The time between the intrusion into the network until the intruder reaches their goal is called “dwell time.” The more dwell time an intruder has, the higher privileges they can access, collecting more valuable data and high-level credentials. Usually, when the hacker reaches their ultimate goal in the targeted system, they are able to cover their tracks and involvement successfully.

It may take weeks to months to detect a privilege escalation attack, mainly depending on how smoothly the cybercriminal manages to run their attack.

Privilege escalation attack examples

It’s common for hackers to execute privilege escalation attacks with the help of malware. If you’re interested to learn about some of the types of malware they use, you can read about them below.

Worms

Worms are self-replicating malware that can spread to other than host devices and networks without human interaction. Computer worms can also carry various payloads and perform malicious actions on infected systems. This includes deleting files, data theft, or creating a backdoor for attackers to access the systems.

Ransomware

Whenever a hacker gets hold of sensitive data from you or your company, they may ask you to pay a ransom to retrieve it. As if that wouldn’t be enough, they may lock your devices or cripple operating systems and demand a payment to get them released from their grip. Be sure to never pay cybercriminals in the case of ransomware attack – it will only give them more reasons to blackmail you in the future.

Scareware

As the name suggests, hackers use scareware to scare their victims into downloading malware onto their devices. Imagine, a pop-up appears on your screen claiming that malware has infected your computer. It prompts you to download antivirus software to get rid of the computer virus. What you don’t know is that the suggested antivirus software is actually malware in disguise. You decide to do what the pop-up urges you to and download the fake antivirus software. And, surprise – now you’ve actually installed malware into your computer.

Rootkits

Adversaries created rootkits to hand them control over targeted networks with the help of a compound of malicious software. If you activate a rootkit on your device, malicious actors can establish a backdoor into your network and continuously cripple it by spreading all sorts of malware.

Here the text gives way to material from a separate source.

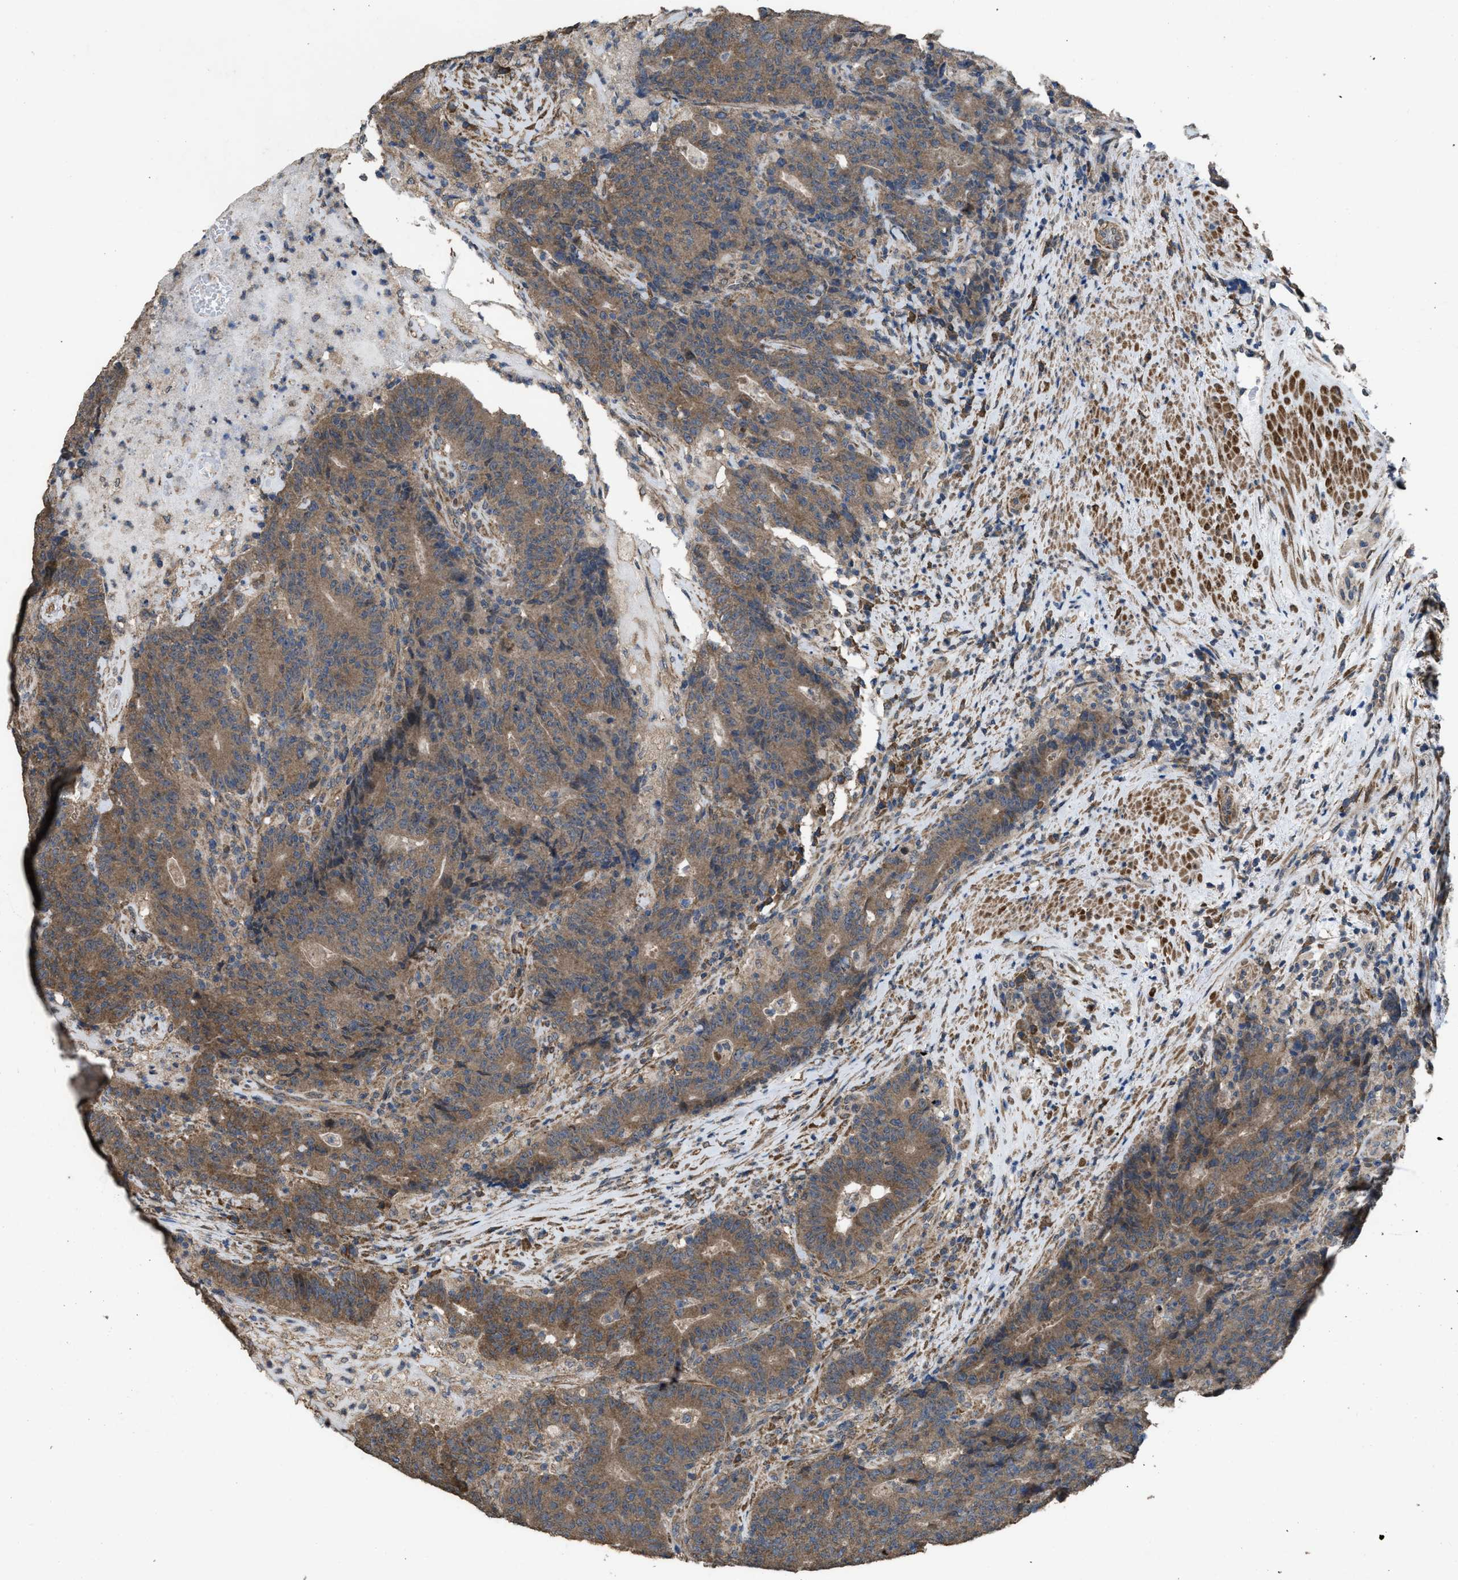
{"staining": {"intensity": "moderate", "quantity": ">75%", "location": "cytoplasmic/membranous"}, "tissue": "colorectal cancer", "cell_type": "Tumor cells", "image_type": "cancer", "snomed": [{"axis": "morphology", "description": "Normal tissue, NOS"}, {"axis": "morphology", "description": "Adenocarcinoma, NOS"}, {"axis": "topography", "description": "Colon"}], "caption": "Brown immunohistochemical staining in adenocarcinoma (colorectal) shows moderate cytoplasmic/membranous positivity in approximately >75% of tumor cells. The protein of interest is stained brown, and the nuclei are stained in blue (DAB IHC with brightfield microscopy, high magnification).", "gene": "ARL6", "patient": {"sex": "female", "age": 75}}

How to protect yourself from privilege escalation attacks

To minimize system vulnerabilities that allow hackers to perform privilege escalation, consider the following measures:

• Use strong passwords and never use the same ones within a single network.
• Give users the minimum privileges they need. It is safer to grant privileges on an as-needed basis. If a hacker gains access to an account, they will have fewer tools to work with.
• Keep your software updated and always use cutting-edge security measures.
• Do not leave default security settings. While this might seem obvious, it is a pretty common mistake that leaves the door wide open to adversaries. They may easily crack default passwords and bypass UAC systems. Make sure you always have security functions set at their highest.
• Do not give admin rights to new users or users you do not fully trust.
• Run applications with minimum privileges to limit the impact of hackers in the event of a successful attack.
• Encrypt your communication and internal data. This will create an additional barrier for a cybercriminal to obtain your data.